▸ **任务说明**
请把下面这篇帖子中从“You should know”起、到“mechanism of transportation.”止的文字原样抄录下来。

▸ **文档摘录**

这是阎写的信吗
我还以为循正道去信给编辑部呢,原来是走的“野路子”,只在人家网站下留了个评论就溜走了,这算是写信吗?啊,不对,大阎说过在等回信,希望不是在这样等人家来评论,如果是我来评评吧。黑字是大阎的,红的是俺的。
Runtao Yan ? 2 months ago ? edited
Dear Nature,
I would like to provide evidences to show that the mechanism and the topological model of glucose transporter was not first identified by Dr. Nieng Yan’s team reported in this Nature paper (2014,Nature 510:121). Rather,Yan&Maloney had reported the findings published in Cell (1993, Cell 75:37 ) and PNAS (1995, PNAS 92:5973). The Nature paper did not mention the Yan&Maloney model at all, nor in references.
Yan didn’t make any claim that she and her team first identified the mechanism or the topological model of glucose transporter. They stated very clearly in the paper that “On the basis of our structural analysis and published biochemical data, we propose a working model for GLUT1 (Fig. 5).” The key word is "GLUT1"!
They didn't cite your papers because they didn't need to. They cited references that were not only more relevant but also newer.
In 2012, Dr Maloney (Hopkins team) was alive. The Tsinghua team had to cite our papers if they provided the working model, which should be the same as ours. In such consideration, they may worry that the paper could not be accepted by Nature as it just confirmed our model. Dr Maloney died Dec.12, 2013, and Tsinghua team’s 2014 Nature paper was published on May 18, 2014, which showed the glucose transporter working model.
This is not only a pure assumption, but also a shame because a dead person was used as a shield. Yan et al proposed a model for human GLUT1 not XylE, which they published on in 2012. How could they have proposed a model for GLUT1 in 2012 without even knowing how it looked like back then? The statement is just absurd.
You should know that the critical parts of the paper are the crystallization and resolution of the structure, which generated some very useful insights into the mechanism underlying glucose transport by GLUT1. The model is only a tiny part of it. Besides, it is based on the alternate access model, not the one that you proposed! Give your deceased supervisor a break!
In addition,
1. The two teams studied the same family transporters, belong to MFS family or uniporter-symporter-antiporter family, (Microbiol Mol Bio Rev. 1998, 62:1-34) and two glucose transporters share the same 12 transmembrane helix structure.
But they are two different transporters and are expected to have different structures and mechanism of transportation.

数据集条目
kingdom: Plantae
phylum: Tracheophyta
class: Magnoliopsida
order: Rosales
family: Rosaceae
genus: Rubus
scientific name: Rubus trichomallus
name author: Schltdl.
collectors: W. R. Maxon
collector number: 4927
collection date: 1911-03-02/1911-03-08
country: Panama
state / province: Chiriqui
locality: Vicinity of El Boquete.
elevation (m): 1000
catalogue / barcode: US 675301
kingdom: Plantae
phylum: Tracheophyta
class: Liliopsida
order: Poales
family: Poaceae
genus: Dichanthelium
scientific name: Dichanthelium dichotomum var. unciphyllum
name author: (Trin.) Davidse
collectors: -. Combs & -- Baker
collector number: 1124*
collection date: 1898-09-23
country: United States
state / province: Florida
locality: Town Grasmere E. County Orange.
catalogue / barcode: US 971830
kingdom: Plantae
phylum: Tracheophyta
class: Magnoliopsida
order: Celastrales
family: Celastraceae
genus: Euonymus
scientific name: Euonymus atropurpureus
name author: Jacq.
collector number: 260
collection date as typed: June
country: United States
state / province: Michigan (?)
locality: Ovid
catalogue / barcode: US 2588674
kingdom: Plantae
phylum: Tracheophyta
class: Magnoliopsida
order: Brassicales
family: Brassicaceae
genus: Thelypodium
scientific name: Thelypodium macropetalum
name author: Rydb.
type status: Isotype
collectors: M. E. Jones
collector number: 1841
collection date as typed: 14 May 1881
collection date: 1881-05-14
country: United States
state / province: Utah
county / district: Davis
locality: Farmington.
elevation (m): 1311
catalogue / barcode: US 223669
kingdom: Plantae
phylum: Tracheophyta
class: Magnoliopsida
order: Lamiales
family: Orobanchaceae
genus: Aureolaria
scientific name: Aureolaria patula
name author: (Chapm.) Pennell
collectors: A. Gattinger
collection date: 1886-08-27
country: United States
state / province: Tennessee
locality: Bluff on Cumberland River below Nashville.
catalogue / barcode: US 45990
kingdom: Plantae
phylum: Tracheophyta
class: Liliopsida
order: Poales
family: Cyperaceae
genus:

▸ **任务结果**
You should know that the critical parts of the paper are the crystallization and resolution of the structure, which generated some very useful insights into the mechanism underlying glucose transport by GLUT1. The model is only a tiny part of it. Besides, it is based on the alternate access model, not the one that you proposed! Give your deceased supervisor a break!
In addition,
1. The two teams studied the same family transporters, belong to MFS family or uniporter-symporter-antiporter family, (Microbiol Mol Bio Rev. 1998, 62:1-34) and two glucose transporters share the same 12 transmembrane helix structure.
But they are two different transporters and are expected to have different structures and mechanism of transportation.